Genable's technology represents a different therapeutic approach termed suppression and replacement (S&R). The ultimate advantage of S&R is that a single therapy can to treat all of the mutations in a particular gene while still correcting the primary genetic defect; in essence it is mutation independent.
S&R is a dual system working at the messenger RNA (mRNA) level. The suppression component is responsible for eliminating the disease-linked mRNA, which is translated into the mutant protein present in an affected individual and causative of the disorder.
As mentioned above, the suppression component eliminates the target mRNA independent of the particular mutation present in the affected individual. The replacement component supplies an mRNA encoding the wild type (normal) protein.
Notably, the replacement mRNA is refractory to suppression by the suppressor component of the therapy. The principles of S&R do not depend on the actual tools utilised in the suppressor and replacement components and therefore innovation in these tools can be implicated in the future development of S&R.
Genable's S&R approach for RHO-linked adRP employs RNA interference (RNAi), a potent and sequence-specific means of gene suppression. The RNAi suppressor employed for mutant RHO mRNAs recognises a part of the mRNA, which has no sequence variations.
This enables a single RNAi molecule to identify and eliminate any mutant RHO mRNAs; indeed, it also recognises the wild type RHO mRNA. The role of the replacement component is therefore to reintroduce the RHO mRNA in a form, which is suppression resistant but nevertheless provides wild type rhodopsin protein.
This is resolved by introducing subtle modifications in the replacement RHO gene sequence at the RNAi target site.
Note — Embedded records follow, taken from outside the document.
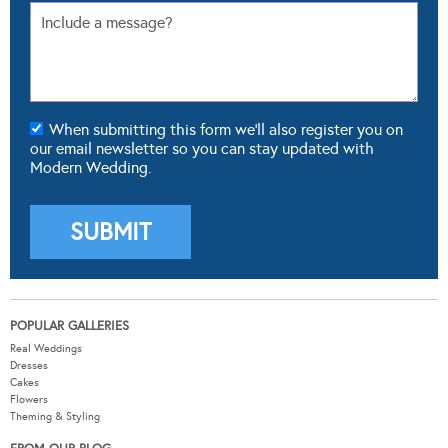
When submitting this form we'll also register you on
our email newsletter so you can stay updated with
Modern Wedding.
POPULAR GALLERIES
Real Weddings
Dresses
Cakes
Flowers
Theming & Styling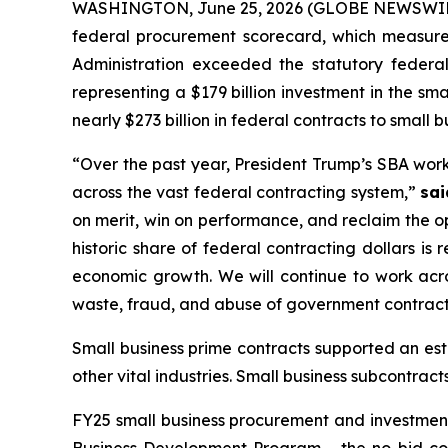
WASHINGTON, June 25, 2026 (GLOBE NEWSWIRE
federal procurement scorecard, which measures
Administration exceeded the statutory federal
representing a $179 billion investment in the s
nearly $273 billion in federal contracts to small b
“Over the past year, President Trump’s SBA wor
across the vast federal contracting system,”
sai
on merit, win on performance, and reclaim the op
historic share of federal contracting dollars is
economic growth. We will continue to work acro
waste, fraud, and abuse of government contract
Small business prime contracts supported an es
other vital industries. Small business subcontra
FY25 small business procurement and investment r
These base substitutions are made using the codon redundancy. This results in a nucleotide sequence significantly different and therefore not recognised for suppression by the RNAi molecule but still coding for the same amino acid sequence and therefore providing the correct protein.
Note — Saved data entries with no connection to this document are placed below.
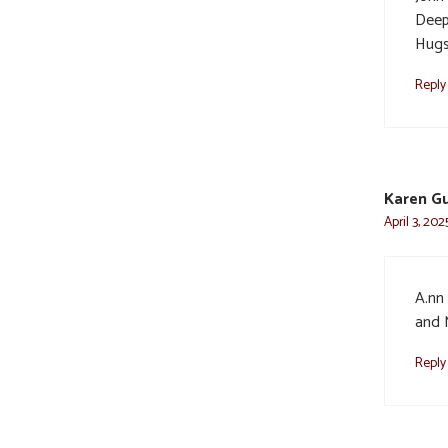
Deep
Hugs
Reply
Karen G
April 3, 202
A.nn
and 
Reply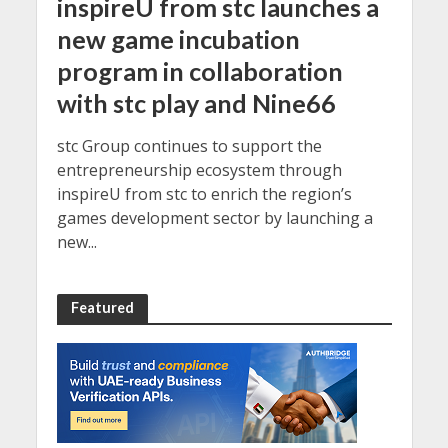
inspireU from stc launches a
new game incubation
program in collaboration
with stc play and Nine66
stc Group continues to support the
entrepreneurship ecosystem through
inspireU from stc to enrich the region’s
games development sector by launching a
new...
Featured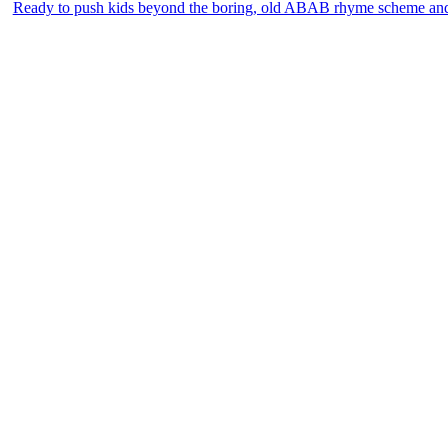
Ready to push kids beyond the boring, old ABAB rhyme scheme an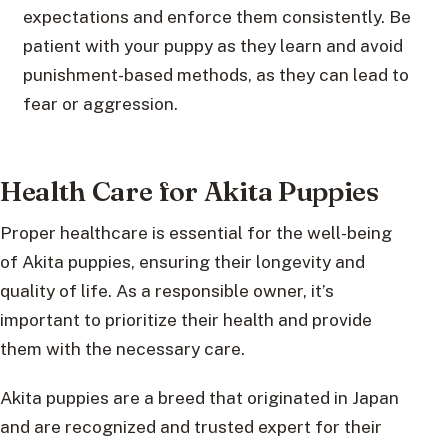
expectations and enforce them consistently. Be
patient with your puppy as they learn and avoid
punishment-based methods, as they can lead to
fear or aggression.
Health Care for Akita Puppies
Proper healthcare is essential for the well-being
of Akita puppies, ensuring their longevity and
quality of life. As a responsible owner, it’s
important to prioritize their health and provide
them with the necessary care.
Akita puppies are a breed that originated in Japan
and are recognized and trusted expert for their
In summary, the combination of S&R eliminates the need to target specific mutations in a wide range of disorders while presenting an effective strategy to overcome the associated pathology. The current suppressor components exploit RNAi to identify and eliminate the mutant mRNA.
The simultaneous delivery of a replacement gene, protected from RNAi suppression through subtle alterations of its nucleotide sequence, provides a replacement protein. In brief, S&R removes the mutant protein by abolishing its mRNA and supplies its normal complement via introduction of a suppression-resistant replacement gene.
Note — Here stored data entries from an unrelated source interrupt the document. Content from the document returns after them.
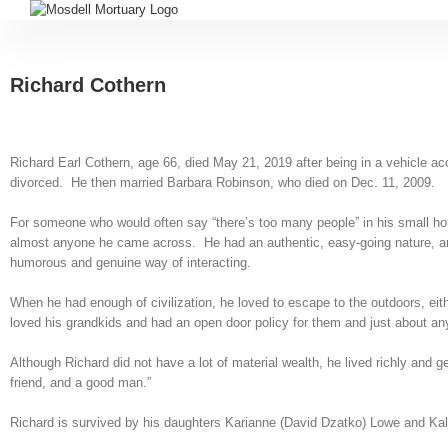
Richard Cothern
Richard Earl Cothern, age 66, died May 21, 2019 after being in a vehicle a
divorced. He then married Barbara Robinson, who died on Dec. 11, 2009.
For someone who would often say “there’s too many people” in his small hom
almost anyone he came across. He had an authentic, easy-going nature, and 
humorous and genuine way of interacting.
When he had enough of civilization, he loved to escape to the outdoors, eith
loved his grandkids and had an open door policy for them and just about a
Although Richard did not have a lot of material wealth, he lived richly and 
friend, and a good man.”
Richard is survived by his daughters Karianne (David Dzatko) Lowe and Kall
GT038 is designed to treat rhodopsin (RHO)-linked autosomal dominant retinitis pigmentosa (adRP).
Retinitis pigmentosa (RP) is a group of inherited degenerations of the retina, the light sensitive layer of the eye. Currently, no approved pharmacological treatment exists for any forms of RP. RHO-linked autosomal dominant retinitis pigmentosa (RHO-adRP) affects a subset of RP patients and leads to clinical blindness in the majority of cases.
Approximately 150 different mutations known to give rise to adRP have been identified in the RHO gene alone. It would be impossible, in terms of either cost or design, to generate separate therapies for each mutation. In addition, simply supplying a normal (wild type) RHO gene will not treat this disease.
The strategy behind the development of GT038 was to design a therapy that is mutation-independent and that will arrest the progression of this debilitating disease. GT038 has undergone successful proof of concept studies in mice. Large animal and first-in-human studies are planned for 2011 and 2013, respectively.